Tax and your body corporate

Its a jungle out there…

PIETERMARITZBURG – If there was any aspect of tax that filled me with fear and dread during the years I was doing articles, it was that of sectional title body corporates. The reason was that we were never quite sure how to calculate the exempt portion – and, to be honest, nor did our counterparts at the Receiver of Revenue (as the South African Revenue Service was known in those days).
Exemption of levy income
According to Sars Practice Note 26 dated March 26 2001, the section of the Income Tax Act that covers body corporates is Section 10(1)(e), which provides for the exemption of any profits derived solely from transactions with its members. Although this section, strictly speaking, was not applicable to body corporates prior to a 1999 amendment, it has been long-standing Sars practice to apply it to body corporates.
However, a difficulty that arose from the pre-amended Section 10(1)(e) was that while it exempted all income other than investment or trade income, it also stipulated that the tax position of such a body corporates should not be worse than if it were a tax-paying entity. This not only resulted in all sorts of horrific apportionment calculations, it also had the result of creating “”shadow losses”” in which what amounted to domestic housing expenditure ended up being set off against investment income.

The amended Section 10(1)(e) therefore removed this anomaly and codified the rules in a manner far simpler to understand, making the tax calculations more straight-forward.

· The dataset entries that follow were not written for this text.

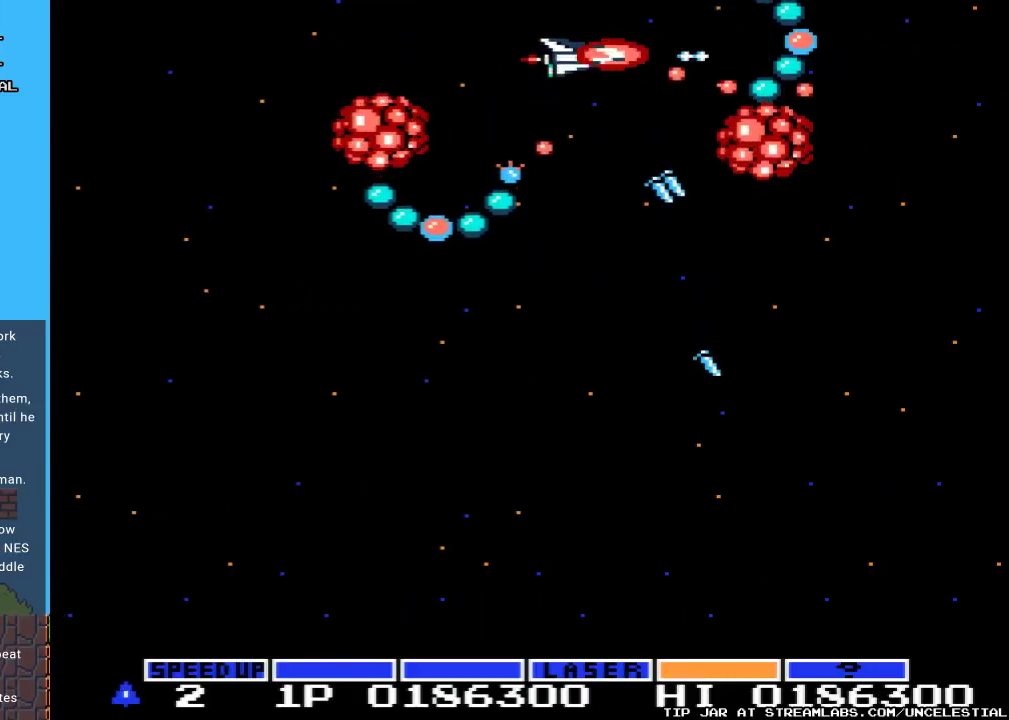
{"buttons": ["A", "DPAD_UP", "DPAD_LEFT"], "events": [[33, "DPAD_RIGHT", "up"], [233, "DPAD_RIGHT", "down"], [267, "DPAD_DOWN", "up"], [433, "DPAD_LEFT", "down"], [433, "DPAD_RIGHT", "up"], [467, "DPAD_UP", "down"]]}
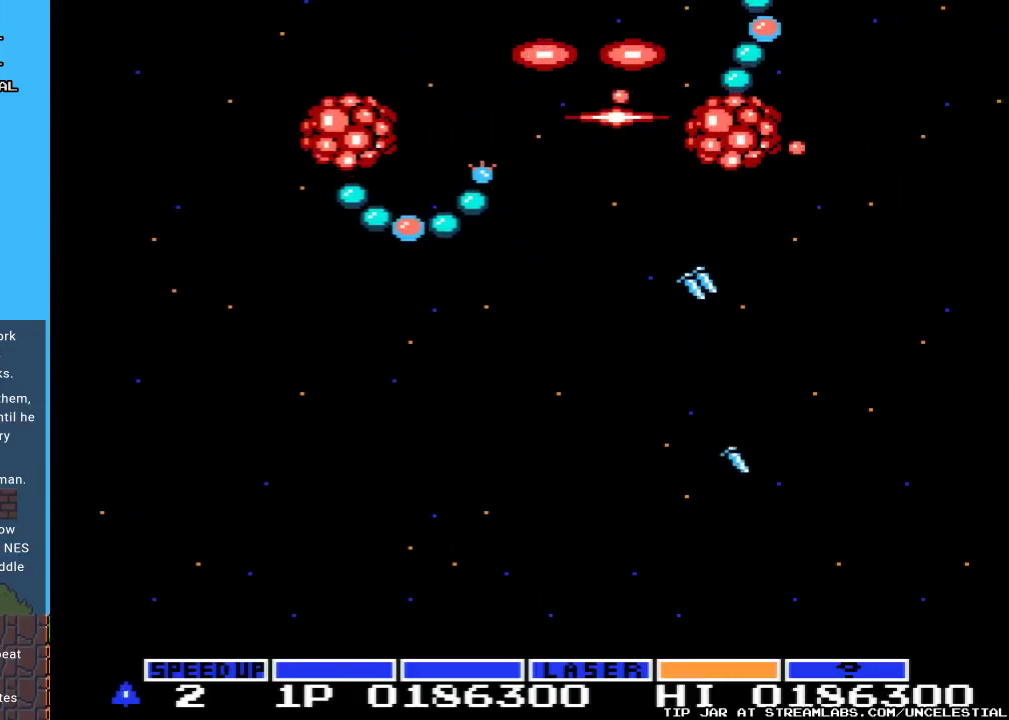
{"buttons": ["A"], "events": [[33, "DPAD_UP", "up"], [233, "DPAD_LEFT", "up"]]}
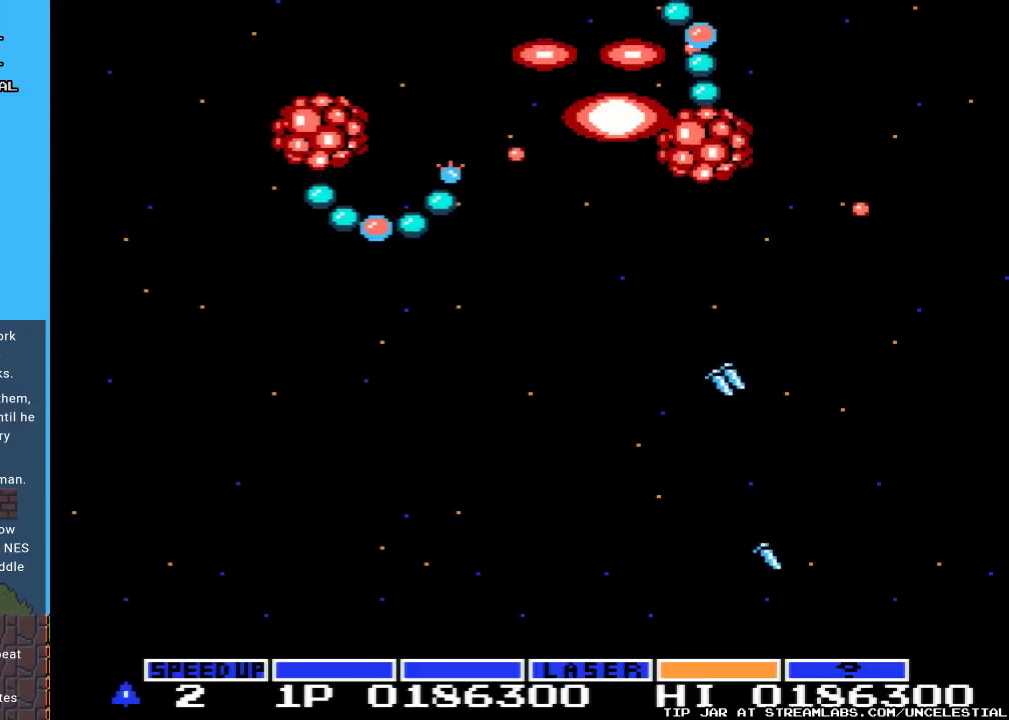
{"buttons": ["A"], "events": []}
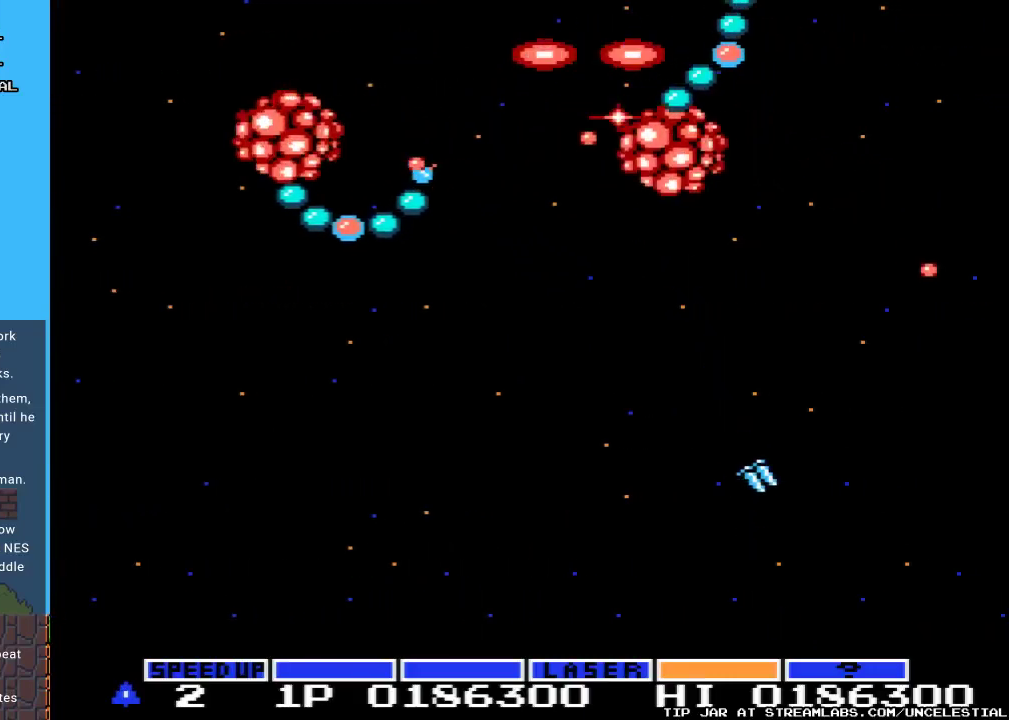
{"buttons": ["A"], "events": [[100, "A", "up"], [267, "A", "down"]]}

In terms of the amended section, Section 10(1)(e)(i) provides for the exemption of levy income received from sectional title body corporates members; while Section 10(1)(e)(ii) allows for similar exemption in the case of shareholders in a share block company.
Taxation of non-levy income
The Practice Note stipulates that while levy income is completely exempt from tax, all other income accruing to the body corporates is taxable at the corporate rate. Such additional income includes interest on surplus funds, as well as rental income (often arising where a body corporates has attached a unit as a result of non-payment of levies due by the owner concerned).

If the expenses of the body corporates that relate specifically to the running of the complex concerned happen to exceed the levy income received, such expenses may not be set off against investment or trade income, nor will any loss be created. However, the following exceptions to this rule apply:
• Expenses incurred directly in the production of the income concerned can be claimed as deductions against such income; and
• A proportional share of any audit and accounting fees, and bank charges, may be claimed against the taxable income. The calculation is based on the proportion of non-levy income to total income.
The Practice Note specifically states that so-called “”shadow losses”” (as outlined above) will no longer be taken into account as from the 1999 year of assessments. However, it is silent when it comes to loss incurred directly from trading activities (e.g. where a body corporates-owned units direct expenses exceed its rental income). It is therefore submitted that such losses can still be carried over for set-off against future non-levy income.
Ancillary services, penalties, and “”special levies””
A number of body corporates, particularly those in the hospitality industry, provide so-called “”ancillary services”” such as the hiring of equipment, use of gymnasium facilities, parking bay rental, etc. The Practice Note stipulates that income from such “”ancillary services”” do not constitute levy income and are thus subject to tax. However, any direct costs of providing such services can be claimed as a deduction against the income concerned.
Also, most body corporates raise some form of penalty for late payment, such as additional levies or interest. Such income is also taxable, since the income is regarded as being to compensate the body corporates for loss of income arising from the late payment, and not as a levy directly raised in order to cover body corporates expenditure.

However, the position is different with regard to “”special levies””. Although the Practice Note is silent on such levies, it is submitted that any levy that is raised in order to defray the normal costs of running and maintaining the building scheme concerned, whether termed “”capital expenditure levies””, “”special levies””, or otherwise, would fall within the ambit of the exemption.